According to Scientific American, “Research suggests that roughly 80% of people who shed a significant portion of their body fat will not maintain that degree of weight loss for 12 months; and, according to one meta-analysis of intervention studies, dieters regain, on average, more than half of what they lose within two years.” Their article, “Unexpected Clues Emerge About Why Diets Fail, goes into greater detail, but the fact remains that diets really don’t work. I’ve read that the number of failures is even higher than the 80%, but 80% is still high enough of a failure rate to understand that the advice from doctors to “just lose weight” is not sound medical advice.

If your doctor suggests “just losing weight” will fix whatever health issue you have, a couple of key questions can help you to get real care. First of all, you can ask your doctor to provide you with research studies on your specific condition that show that losing weight changed or cured the condition. Chances are there are none that conclusively show a link between weight and your condition. They may show correlations, but that isn’t the same as causation. Also, asking your doctor what treatment they would prescribe to a thin person with the same issue can help you to get to the heart of the real treatment options.

The truth of the matter is that besides the diagnosis of “ob*sity” in and of itself (which isn’t a disease, but an attempt to pathologize fat bodies), there is simply no health condition or disease that fat people get that thin people don’t also get.
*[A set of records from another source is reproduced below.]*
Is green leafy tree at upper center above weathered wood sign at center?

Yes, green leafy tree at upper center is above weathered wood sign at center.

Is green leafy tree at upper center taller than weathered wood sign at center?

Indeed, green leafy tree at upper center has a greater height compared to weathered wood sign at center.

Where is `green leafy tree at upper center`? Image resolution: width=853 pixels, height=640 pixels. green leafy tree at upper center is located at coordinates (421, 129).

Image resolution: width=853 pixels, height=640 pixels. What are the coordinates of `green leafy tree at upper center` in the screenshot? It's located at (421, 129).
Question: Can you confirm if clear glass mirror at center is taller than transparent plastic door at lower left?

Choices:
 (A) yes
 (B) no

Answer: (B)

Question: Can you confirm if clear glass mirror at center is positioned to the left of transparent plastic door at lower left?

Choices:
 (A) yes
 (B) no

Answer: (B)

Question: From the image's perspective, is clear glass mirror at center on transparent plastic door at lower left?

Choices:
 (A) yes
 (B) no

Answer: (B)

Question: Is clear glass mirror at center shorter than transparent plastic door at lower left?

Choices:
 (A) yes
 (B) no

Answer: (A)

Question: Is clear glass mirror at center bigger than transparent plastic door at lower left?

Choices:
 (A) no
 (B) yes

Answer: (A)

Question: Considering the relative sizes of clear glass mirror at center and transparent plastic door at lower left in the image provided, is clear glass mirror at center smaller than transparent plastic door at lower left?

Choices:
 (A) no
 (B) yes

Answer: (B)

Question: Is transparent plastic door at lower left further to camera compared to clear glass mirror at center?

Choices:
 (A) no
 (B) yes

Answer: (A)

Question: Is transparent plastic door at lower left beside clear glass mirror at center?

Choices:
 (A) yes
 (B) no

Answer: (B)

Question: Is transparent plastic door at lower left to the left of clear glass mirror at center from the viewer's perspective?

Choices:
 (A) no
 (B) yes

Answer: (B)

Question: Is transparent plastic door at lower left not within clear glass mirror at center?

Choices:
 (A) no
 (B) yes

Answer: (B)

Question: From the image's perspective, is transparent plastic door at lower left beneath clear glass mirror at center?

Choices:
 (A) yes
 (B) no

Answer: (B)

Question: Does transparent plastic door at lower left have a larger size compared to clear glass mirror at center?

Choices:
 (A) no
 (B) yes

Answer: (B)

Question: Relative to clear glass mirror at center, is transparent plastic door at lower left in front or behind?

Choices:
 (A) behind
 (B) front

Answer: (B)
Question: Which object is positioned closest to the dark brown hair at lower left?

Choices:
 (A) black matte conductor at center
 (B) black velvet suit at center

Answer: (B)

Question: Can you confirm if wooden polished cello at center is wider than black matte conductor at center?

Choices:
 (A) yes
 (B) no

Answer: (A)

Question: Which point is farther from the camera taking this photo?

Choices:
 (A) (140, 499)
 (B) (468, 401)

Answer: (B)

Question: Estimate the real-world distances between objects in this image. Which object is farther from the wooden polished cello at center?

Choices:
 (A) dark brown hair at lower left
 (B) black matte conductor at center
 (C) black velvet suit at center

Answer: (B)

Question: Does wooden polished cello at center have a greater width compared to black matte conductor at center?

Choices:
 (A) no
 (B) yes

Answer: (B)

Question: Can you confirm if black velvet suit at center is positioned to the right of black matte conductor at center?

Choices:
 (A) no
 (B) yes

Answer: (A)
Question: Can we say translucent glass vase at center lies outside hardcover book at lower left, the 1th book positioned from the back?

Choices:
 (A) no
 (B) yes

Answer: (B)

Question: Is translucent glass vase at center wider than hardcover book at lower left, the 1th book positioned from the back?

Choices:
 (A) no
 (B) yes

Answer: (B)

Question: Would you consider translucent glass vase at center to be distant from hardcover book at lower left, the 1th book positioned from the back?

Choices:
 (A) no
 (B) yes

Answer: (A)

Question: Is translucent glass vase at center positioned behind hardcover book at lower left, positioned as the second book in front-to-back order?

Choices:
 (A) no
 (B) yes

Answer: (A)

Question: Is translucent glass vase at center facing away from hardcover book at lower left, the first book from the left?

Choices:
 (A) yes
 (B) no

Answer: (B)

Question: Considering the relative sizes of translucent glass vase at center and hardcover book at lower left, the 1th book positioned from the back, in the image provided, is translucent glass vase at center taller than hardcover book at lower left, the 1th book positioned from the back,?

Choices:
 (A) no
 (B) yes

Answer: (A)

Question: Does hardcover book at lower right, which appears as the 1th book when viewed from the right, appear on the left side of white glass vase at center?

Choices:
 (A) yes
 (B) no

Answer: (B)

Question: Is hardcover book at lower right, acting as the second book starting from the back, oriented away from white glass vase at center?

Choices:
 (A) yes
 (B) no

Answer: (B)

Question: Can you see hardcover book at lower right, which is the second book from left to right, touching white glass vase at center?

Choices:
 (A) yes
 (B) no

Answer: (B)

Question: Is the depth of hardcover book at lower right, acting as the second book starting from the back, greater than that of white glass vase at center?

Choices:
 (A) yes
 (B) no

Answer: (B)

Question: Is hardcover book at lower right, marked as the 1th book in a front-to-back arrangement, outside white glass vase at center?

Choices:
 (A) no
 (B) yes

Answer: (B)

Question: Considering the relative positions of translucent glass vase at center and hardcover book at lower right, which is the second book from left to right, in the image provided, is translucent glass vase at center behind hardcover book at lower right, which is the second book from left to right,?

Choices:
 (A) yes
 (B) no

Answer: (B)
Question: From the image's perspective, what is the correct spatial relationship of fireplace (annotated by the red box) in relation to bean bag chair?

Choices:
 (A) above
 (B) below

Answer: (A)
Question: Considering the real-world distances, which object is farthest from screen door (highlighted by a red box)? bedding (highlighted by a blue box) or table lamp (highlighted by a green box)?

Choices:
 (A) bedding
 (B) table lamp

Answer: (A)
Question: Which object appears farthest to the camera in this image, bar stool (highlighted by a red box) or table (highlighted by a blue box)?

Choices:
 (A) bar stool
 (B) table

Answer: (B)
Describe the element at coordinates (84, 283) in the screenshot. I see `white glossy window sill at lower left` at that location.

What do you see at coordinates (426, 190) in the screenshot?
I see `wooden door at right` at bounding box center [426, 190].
Advocating Around Weight Stigma

Ultimately, if you can do it, it’s really best to find a doctor that you trust or that is committed to Health At Every Size® (HAES®) and to talk openly with him or her about your own experiences of weight stigma and healthcare trauma. Sometimes working with a therapist or an anti-diet coach can help you to feel more able to talk to your doctor. Sometimes having an anti-fat bias health advocate with you to facilitate these conversations can be helpful. The advent of telehealth has made finding a doctor who practices HAES® a little more accessible, as well as in finding a therapist or coach to help you deal with these issues.

Ragen Chastain, who is an author, speaker, and educator in the weight and healthcare space, offers more detailed cards than the “don’t weigh” cards that you can print out to take to your doctor, which can either speak for you or help to facilitate a conversation. You can find these cards on her website, Dances with Fat, HERE.

Our health is too important to let weight stigma and anti-fat bias get in the way. Hopefully, some of these tips and ideas will help you to navigate weight stigma at the doctor’s office a little bit better.

*** Note on language. As a person living in a larger body, I personally prefer the term “fat” for many reasons, and so that is the term I use in my writing. Many in the body-positive movement use “higher-weight” person and other language like that. I use those terms interchangeably. Just like other groups of people, those of us living in larger bodies are not a monolith, and in the end, there are only various preferences and no “right or wrong” terminology. I write using my own preferred terms, and I accept that they might or might not be yours.